Profesor asociado Universidad Nacional de Colombia

 

En cuanto sujetos de la modernidad aparece como claro que lo racional juega un papel central. Esto, entre otros asuntos, significa que la argumentación que sustenta el análisis de la realidad y la intervención en la misma debe fundarse en planteamientos claros, coherentes, contrastables en el tiempo y ajustables a los aprendizajes producto del conocimiento. Por su parte, lo irracional refiere a lo fundado en la fe, en las creencias incuestionables, en lo no sometido a la verificación, en lo dado según la voluntad superior de un ente metafísico.

 

Fundado en lo anterior, cierta teoría del Estado ha tratado de sostener la existencia y el papel de este en planteamientos ligados con su origen o finalidad. En efecto, desde el contractualismo, se ha planteado que los Estados son el producto de una voluntad libre entre sujetos que a través de alguna forma de consenso constituyen el orden político. Locke, por ejemplo, nos dice que la diferencia entre el poder de un padre sobre sus hijos y el poder del Estado radica en que este último es producto de la voluntad, mientras el primero lo es de la naturaleza. De otro lado, el derecho constitucional asume sin mayor consideración que el Estado persigue fines públicos que hacen posible la existencia social y que tales objetivos lo definen. El Estado existe según los fines racionales que concretizan la idea de lo público y su origen contractual complementa esta afirmación.

 

No obstante, estudios desde la antropología del Estado y la teología política han venido sosteniendo que esta fundamentación racional del Estado no es rigurosa. Ello, de un lado, porque no es posible rastrear históricamente Estados producto de un pacto o contrato social entre hombres nacidos libres. En segundo lugar, el Estado ha perseguido tantos fines diversos como la defensa de las libertades individuales, la seguridad en distintos planes, la defensa del arte nacional, el cultivo de ciertos ámbitos culturales etc., que nos es serio definir al orden político a partir de tan amplio terreno de objetivos.

 

Partiendo de críticas como las anteriores se ha venido sosteniendo que, en realidad, el fundamento de los Estados modernos es un asunto de fe y, por tanto, irracional.

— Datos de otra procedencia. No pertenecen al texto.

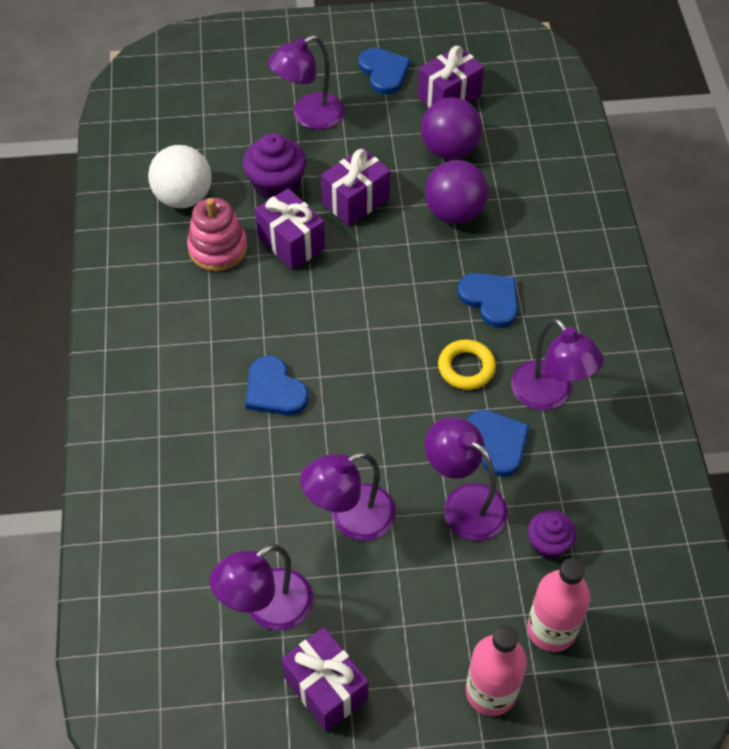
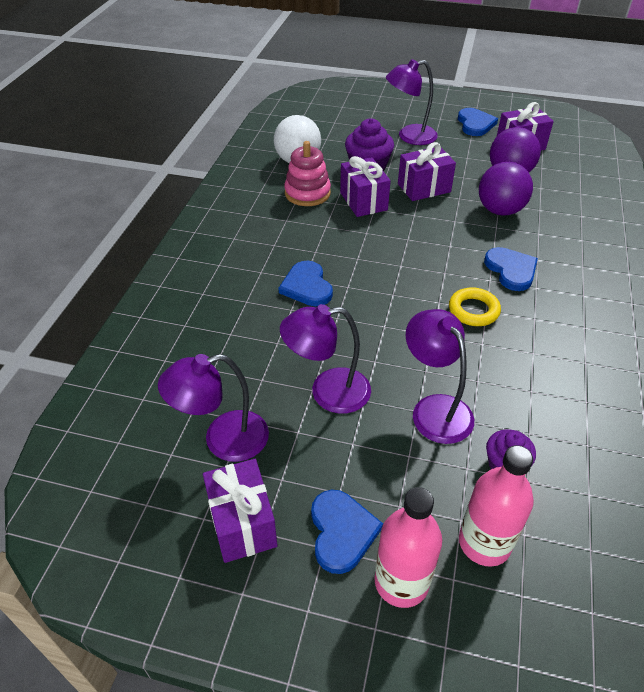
camera: 20 degrees right, 10 degrees down
blue heart [466,410,530,477] -> blue heart moved to [311,490,383,574]
purple lamp [511,318,604,411] -> none

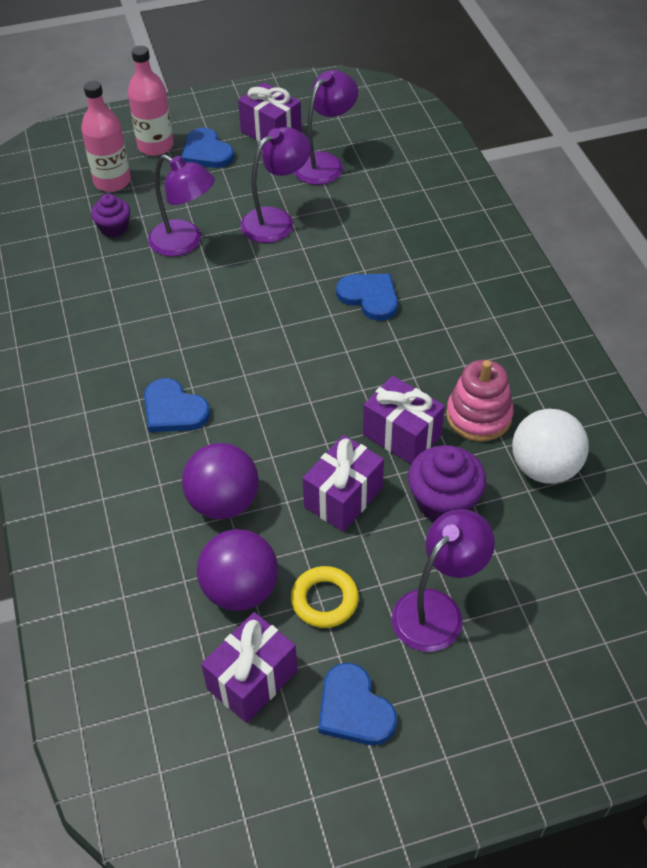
camera: 150 degrees right, 5 degrees up
yellow ring [449,287,501,326] -> yellow ring moved to [291,566,359,628]

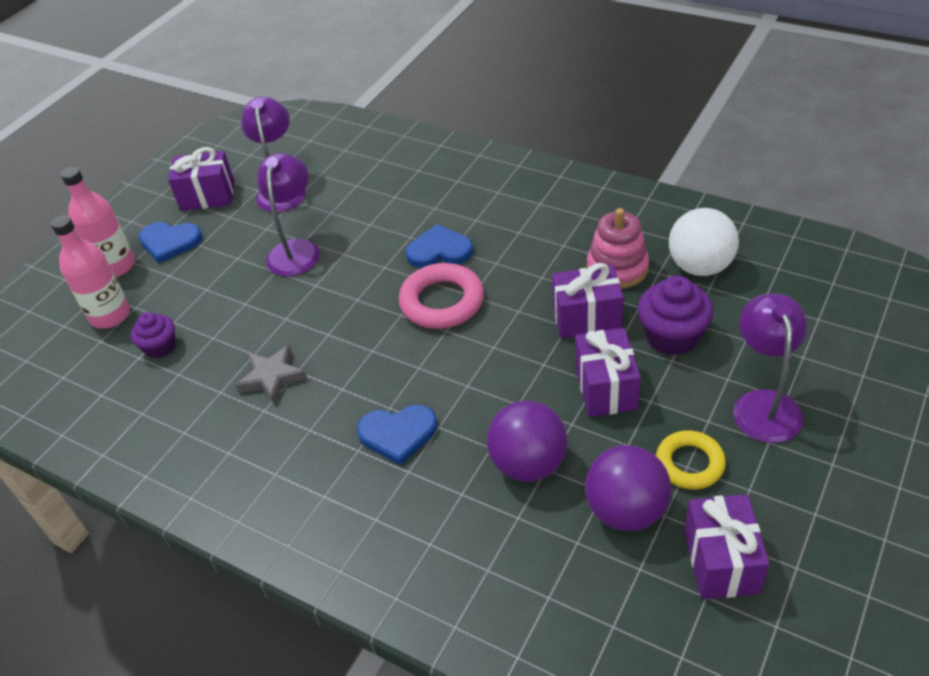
camera: 40 degrees left, 5 degrees down
purple lamp [148,155,215,256] -> none
blue heart [318,663,397,745] -> none
none -> grey star [236,345,307,405]
none -> pink ring [399,263,484,329]

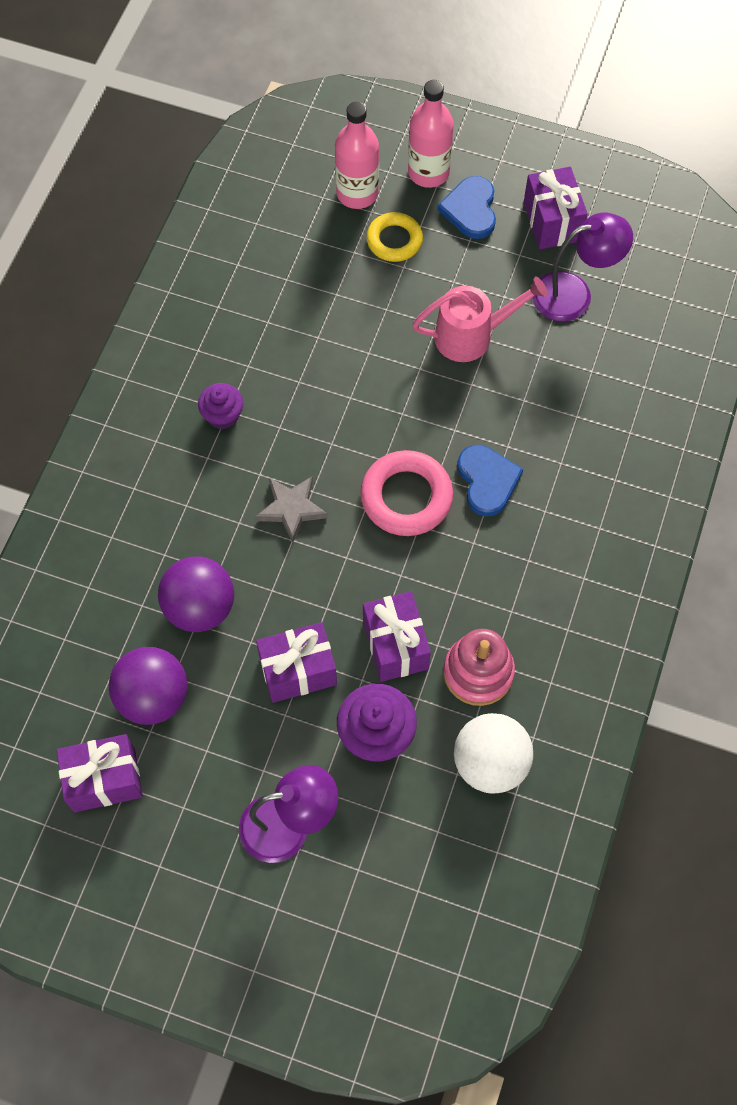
camera: 75 degrees right, 20 degrees up
purple cupcake [131,312,175,359] -> purple cupcake moved to [198,383,243,429]
grey star [236,345,307,405] -> grey star moved to [256,476,328,543]
purple lamp [257,153,320,277] -> pink watering can [412,276,548,362]
blue heart [357,405,437,466] -> none
yellow ring [656,430,726,489] -> yellow ring moved to [366,212,423,262]

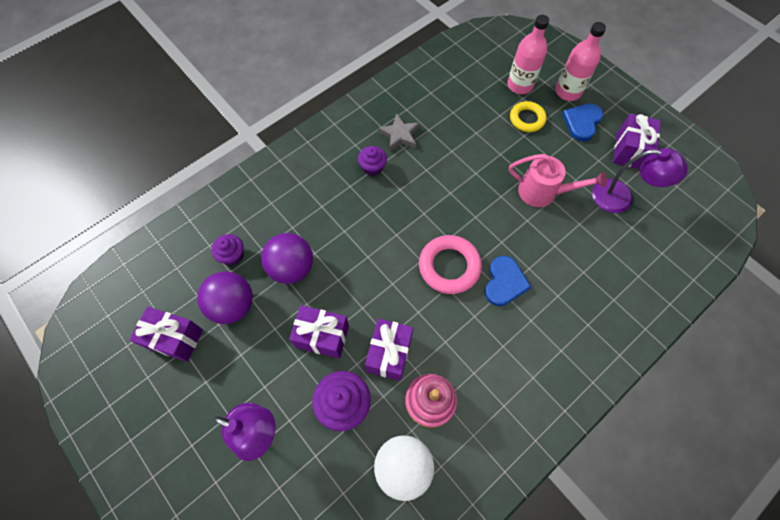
camera: 30 degrees right, 0 degrees up
grey star [256,476,328,543] -> grey star moved to [378,113,420,151]
none -> purple cupcake [211,234,244,265]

Es así como hemos sido educados y, por tanto, hemos naturalizado la idea de que una ficción, es decir un producto abstracto de la imaginación humana, debe encargarse de temas críticos de nuestra vida individual y colectiva que van desde nuestra existencia física, nuestra salud, la seguridad social, la defensa del territorio, la estabilidad de un ordenamiento jurídico, etc. A pesar de que, en muchos contextos, se desconfía de las instituciones del Estado y de los funcionarios que lo encarnan, seguimos creyendo que este debe encargarse de las distintas formas ligadas con nuestro bienestar individual y colectivo. Todo lo anterior solo puede explicarse si incorporamos la fe, es decir la creencia indiscutida, irracional y extendida de que un ente abstracto todopoderoso debe encargarse de nuestros miedos a las incertidumbres ligadas con el futuro y la interacción con los demás.

 

No solo estaríamos en presencia de un acto de fe, sino en una expresión de la ilusión colectiva. Tenemos la esperanza de que una ficción colectivamente aceptada logrará afrontar nuestros miedos más profundos a la muerte, al agotamiento de nuestro cuerpo, a las condiciones de la alimentación, a nuestra vida en la vejez, etc. Las ilusiones en torno del Estado serían otra expresión de la fe irracional en el mismo, de forma tal que nos es difícil aceptar que somos ilusos porque tenemos este tipo de ilusiones.

 

En otras palabras y, en suma, como bien decía Hobbes, el Estado moderno es un Dios mortal. Es decir, un ente abstracto y ficticio que fundado en la fe será capaz de encargarse de nuestra aversión al riesgo en sus diversas manifestaciones. Al igual que Dios como asunto de fe nos debe amparar del dolor como algo indeseado, el Estado debe hacer otro tanto y, además, se nos presenta como soberano. Dios y el Estado, por tanto, están sustentados en la fe y en la ilusión en cuanto constructos irracionales, es decir no discutidos, aceptados y asumidos, naturalizados como parte de nuestra realidad. Con todo, esta fundamentación no racional no es simplemente una mentira colectivamente extendida, sino, como dice Harari, es un producto de la imaginación que ha permitido nuestra acción colectiva y, por tanto, la idea misma de diversas formas de civilización.